‘A Gurkha never dies,’ Ganju said now. ‘He just moves on and comes back as something else.’
‘Your grandfather will probably come back as a tank,’ said Ollie.
Ganju smiled at this, then said: ‘There’s a job, isn’t there?’
It took Steve ten minutes to run through the mission. As he spoke, Ganju listened thoughtfully, sipping on the cup of jasmine tea he’d poured himself. At the end, there was only one question. ‘Can we be certain that Newton’s brother will still co-operate after all these years?’
Steve paused. The same question had been worrying him.
‘It’s war,’ he said flatly. ‘Nothing’s certain. But the odds are good enough for me.’
‘Then I’m in,’ said Ganju. ‘Anything’s better than sitting around in this empty house wondering where my grandfather has got to.’
‘Good man,’ said Ollie.
Next, Steve and Ollie took the rental car up towards Worpledon, a small village close to Woking. It was past nine by the time they arrived at David Mallet’s house, but he seemed happy enough with the interruption. His wife Sandy was busy getting the twins to bed: in those circumstances, any excuse to get out of the house was a good one, he remarked as he got in a round of drinks in the local pub. It was getting on for a year now since they had seen David, not since they’d brought him back from Afghanistan just about in one piece.
‘Christ, mate, I think you looked better out on the front line,’ Ollie commented.
David took a sip of his pint. ‘I think I’d got more sleep as well,’ he said. ‘I mean, have you ever heard twins screaming their lungs out?’
‘Something like a Challenger at full blast?’ said Steve.
David nodded. ‘But noisier.’
Steve grinned. ‘There’s a job - but I can’t exactly promise you peace and quiet.’
David listened intently. He already had two kids from his first marriage, two teenage boys, both at public school, with the fees going up by 10 per cent a year. His ex, Laura, was always hassling him for more money, and now he had the twins to take care of as well. Even the half million they’d taken away from the Afghanistan mission hadn’t put the guy in the black. ‘The thing is, boys, I’m broke,’ said David.
He started to explain.
Of the half million he’d brought back from the last job, £350,000 had gone straight to Laura: he still owed her that from the divorce settlement. The school fees had eaten their way through another fifty grand, and that was just for one year. He’d spent fifty or sixty in the last year just looking after Sandy and the twins, and the taxman had run away with the rest. ‘I tell you, I don’t know how a man’s meant to support a family, the amount of money everything costs these days.’
‘There’s a job,’ said Steve.
David drained his pint. ‘I don’t care how risky it is,’ he said. ‘Just get me on the plane. I need the money.’
Steve glanced down at the number plate attached to the sky-blue Jaguar E-type. G-SPOT, it read. ‘Christ!’ he exclaimed. ‘Who the hell put that there? It’s the tackiest thing I’ve ever seen.’
‘Customer’s orders,’ said his Uncle Ken, who’d been minding the garage whilst Steve was away for a few days. ‘A football agent from up in Cheshire, and you know what that mob are like.

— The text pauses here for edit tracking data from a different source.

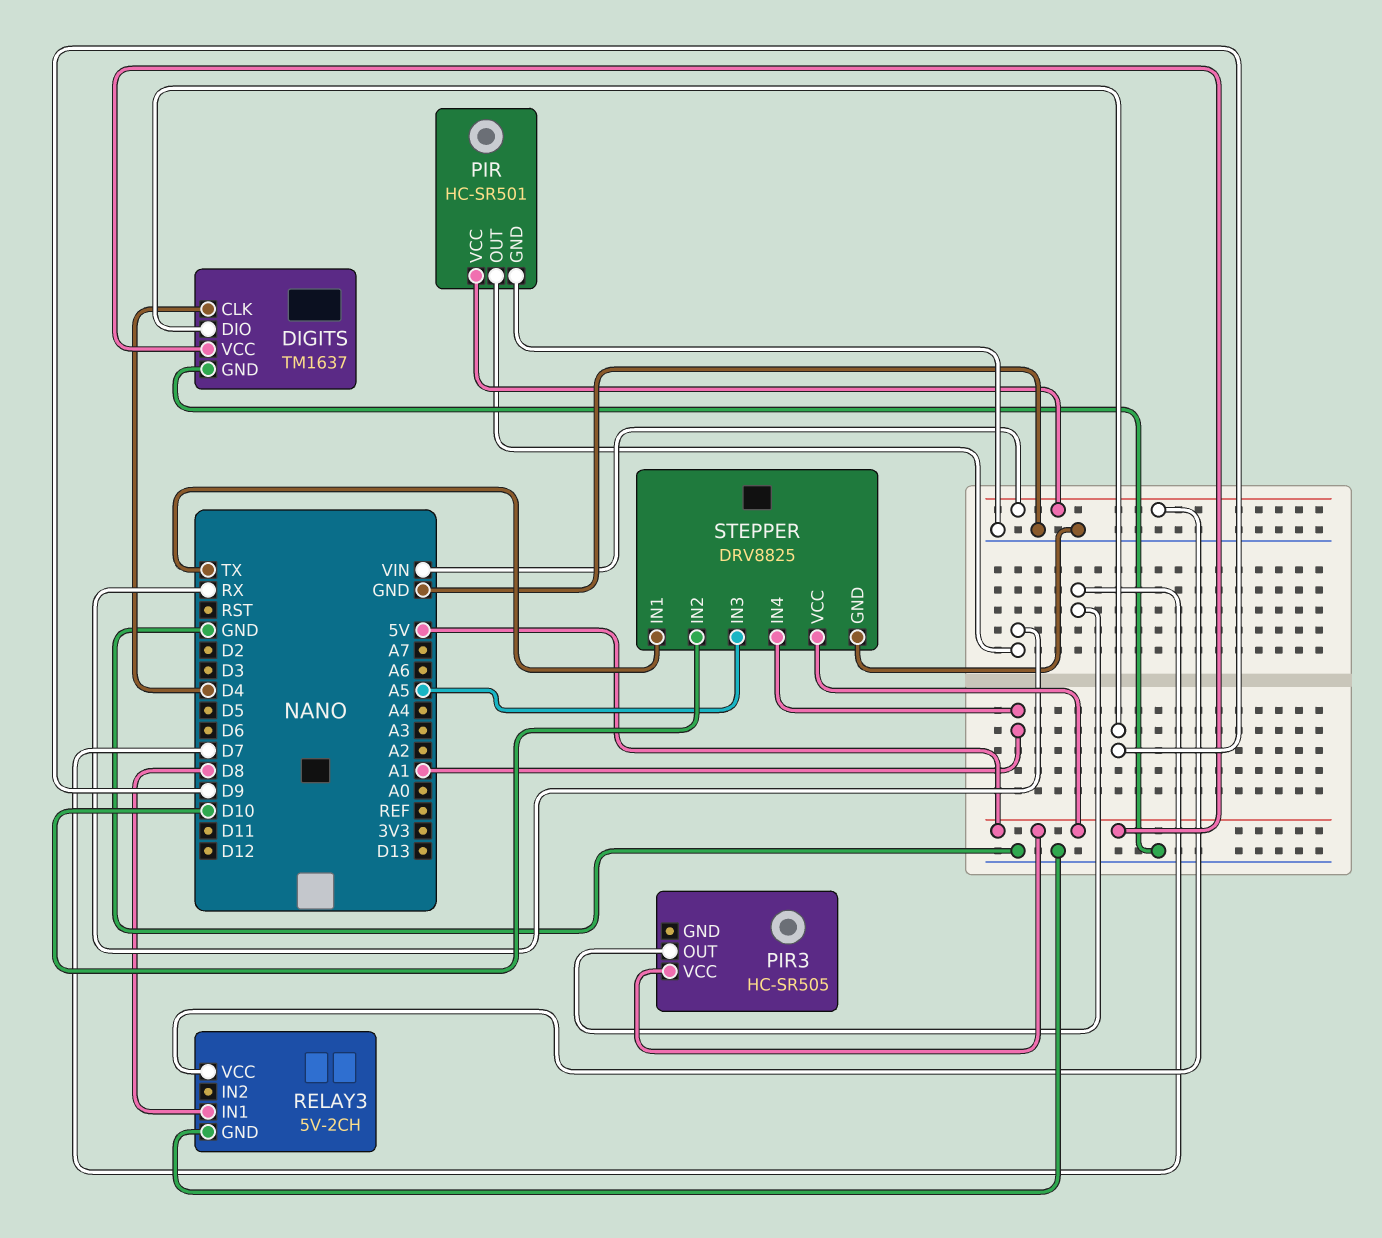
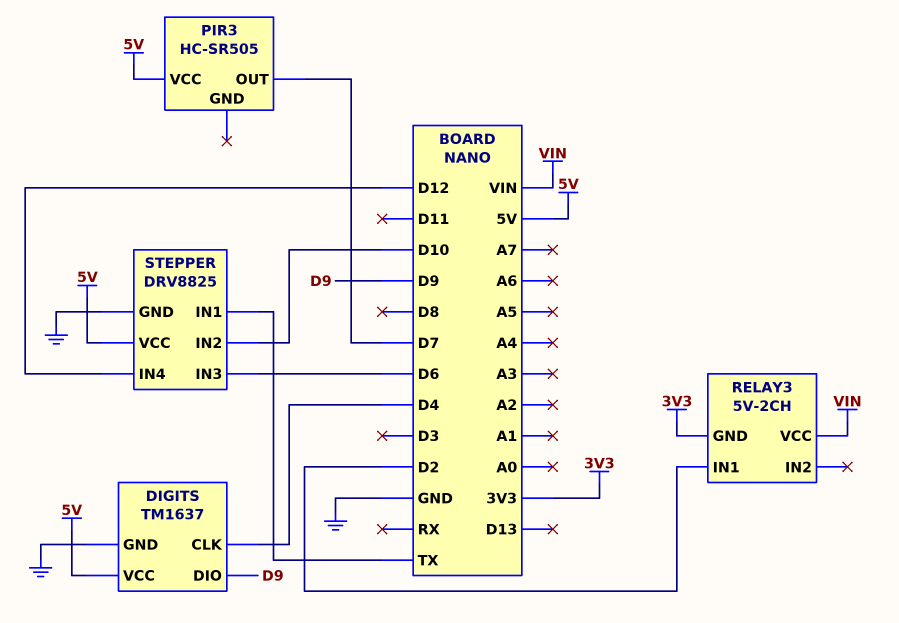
PIR: HC-SR501 -> none
PIR pin GND: GND -> none
PIR pin OUT: RX -> none
PIR pin VCC: VIN -> none
RELAY3 pin GND: GND -> 3V3
RELAY3 pin IN1: D8 -> D2
STEPPER pin IN3: A5 -> D6
STEPPER pin IN4: A1 -> D12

They don’t really do sophistication, especially when it comes to women.’
‘Bloody waste of a good Jag . . .’
‘The bloke is paying full whack for the motor, Steve, and that means he can paint it yellow with purple stripes if he wants to. It’s just business.’
‘At least it’s not an Aston Martin,’ sighed Steve. ‘I’m not exactly a religious man, but there are some limits to the amount of sacrilege I’m prepared to tolerate. And putting tack like that on a DB5 would be a step too far.’
Grabbing himself a coffee, he stepped into the back office. Ever since he’d been a boy, it had always been Steve’s plan to buy out his Uncle Ken’s share in West & Hallam, a dealer ship in vintage British cars based in Leicestershire. Messing around in the garage with old Jaguars, Aston Martins and Austin Healeys was his passion: one reason why he’d left the Regiment was to make enough money to buy his share in the business, and he was only ever going to do that as a mercenary. With the money from Afghanistan, he’d bought a stake in the garage, as well as buying himself a small cottage on the outskirts of the town to live in. But the stock - three E-types, two of the Jag Mark II, three DB5s and a pair of Austin Healey 3000s - wasn’t shifting.